Starring Henry Cavill, Ben Kingsley, Alexandra Daddario, Stanley Tucci, Brendan Fletcher, Emma Tremblay, Eliana Jones, Minka Kelly, Nathan Fillion, Mpho Koaho, Carlyn Burchell, Daniela Lavender, Jason Tremblay, Beverly Ndukwu, Lauren Cochrane, Will Woytowich, Sara Thompson, Graham Ashmore, Kristen Harris and Chris Sigurdson.


Screenplay by David Raymond.


Directed by David Raymond.


Distributed by Paramount Pictures. 98 minutes. Rated R.


Night Hunter is a pretty generic, rather ambiguous title. Sure, it imparts a vague sense of danger – but what is it about? Is it an African safari? A celebration of the dawn? A sci-fi adventure? A bio film? A police procedural about a serial killer? Ding ding ding, we’ve got a winner.


Of course, the title is less inscrutable than Nomis, the title that the film went by when it briefly got a short, limited release last year. What is that even supposed to mean? (For the record, it is Simon spelled backwards, a clue in the case which seems to have been deemphasized now that it is being released on video under a new title.)

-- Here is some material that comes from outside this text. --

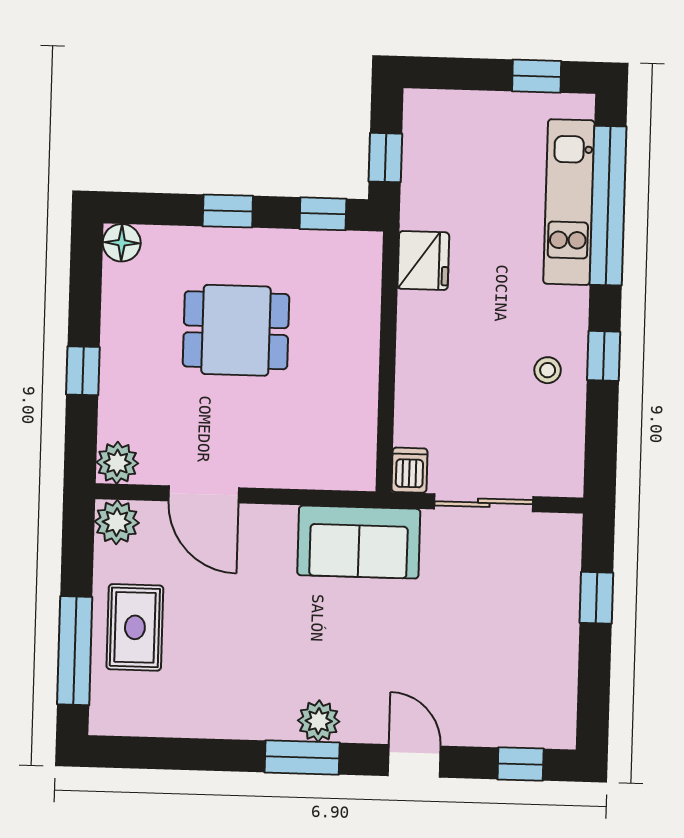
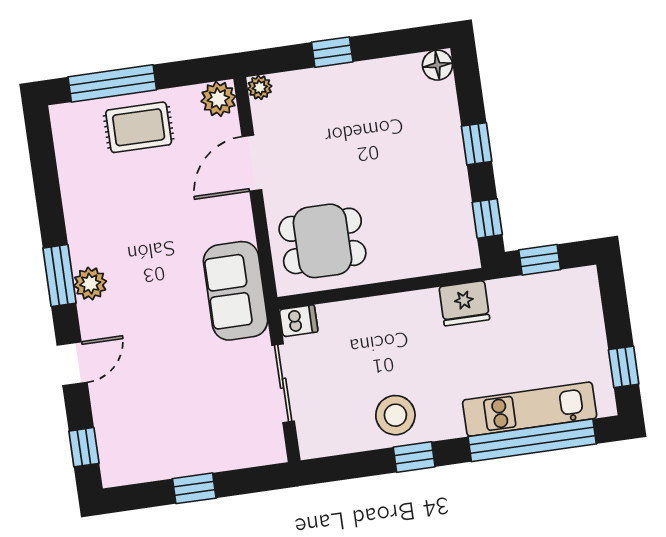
dining table: (236, 330) -> (322, 241), moved, turned 90
stool: (548, 370) -> (395, 415), width x1.89, depth x1.89
plant: (117, 463) -> (260, 87), width x0.73, depth x0.73
window: (596, 598) -> (194, 488), moved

And honestly, this sordid but actually sometimes very scary thriller rides on one of the oldest, most overused plotline tropes out there. Just a month ago, I called out another film [Killerman] for using the old cliched amnesia storyline – and here it is again, though in fairness Night Hunter does do something a little different with it. I won’t tell you what, because that would be a major spoiler. I won’t even tell you it necessarily works, but it is definitely something different.

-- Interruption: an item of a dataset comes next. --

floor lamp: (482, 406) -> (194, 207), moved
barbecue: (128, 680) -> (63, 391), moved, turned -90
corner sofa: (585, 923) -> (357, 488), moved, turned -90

So, what is it about this little serial killer melodrama which attracted such heavy hitters as Henry Cavill, Ben Kingsley, Stanley Tucci, Alexandra Daddario, Nathan Fillion, Minka Kelly and more to sign on?


Honestly, for better or worse, Night Hunter has a bit of the feel of a big screen episode of the TV series Criminal Minds. People are fascinated by serial killers – the more depraved the better – and this is the territory in which Night Hunter treads.


It works in a particularly seamy area of this territory – the killer is a pedophile who imprisons and tortures young women. (Ironically, actress Daddario, who plays one of the lead detectives on the case had experience on the other side of the story as the young captive about 10 years ago in the film Bereavement.)


Plus, to make things even more complicated, the killer has multiple personalities and no memory of what he has supposedly done.


The guy is being chased by a group of miserable local cops; Marshall (Cavill), an insomniac divorcé whose daughter was victim to a horrible accident, Rachel (Daddario), a profiler who is separated but still married but having an affair with Marshall, and Commissioner Harper (Tucci), who is essentially the prototypical hard-boiled police chief.


There is also a vigilante out there, Michael (Kingsley), a former judge who has decided to take the law in his own hands in his private war on pedophiles. He teams with Lara (Eliana Jones), a jaded teen who uses herself as bait to bring perverts out of the woodwork. Together, they perform their own brand of hard street justice on the miserable men they capture.


These two groups collide when Lara is captured by Simon (Brendan Fletcher), the killer the cops have been on the trail of. Simon is captured relatively early in the film, but he claims no knowledge of Lara’s where-abouts, nor does he have info on any of the killings. None of his alternate personalities, each more pathetic than the other, admit to knowing anything as well.


Cue lots of cross-examinations, attempted escapes, subterfuge and red herrings. Some of it is genuinely scary, other parts are just silly, leading to the trick ending which is honestly kind of a ridiculous disappointment.


Does Night Hunter deserve the star-power of the cast it has compiled? Probably not. Is it worth seeing if it pops on in the middle of the night on cable or you stumble upon it on some streaming service? Sure, why not? It’s far from a good film, but if you are into this kind of thing, you could do worse.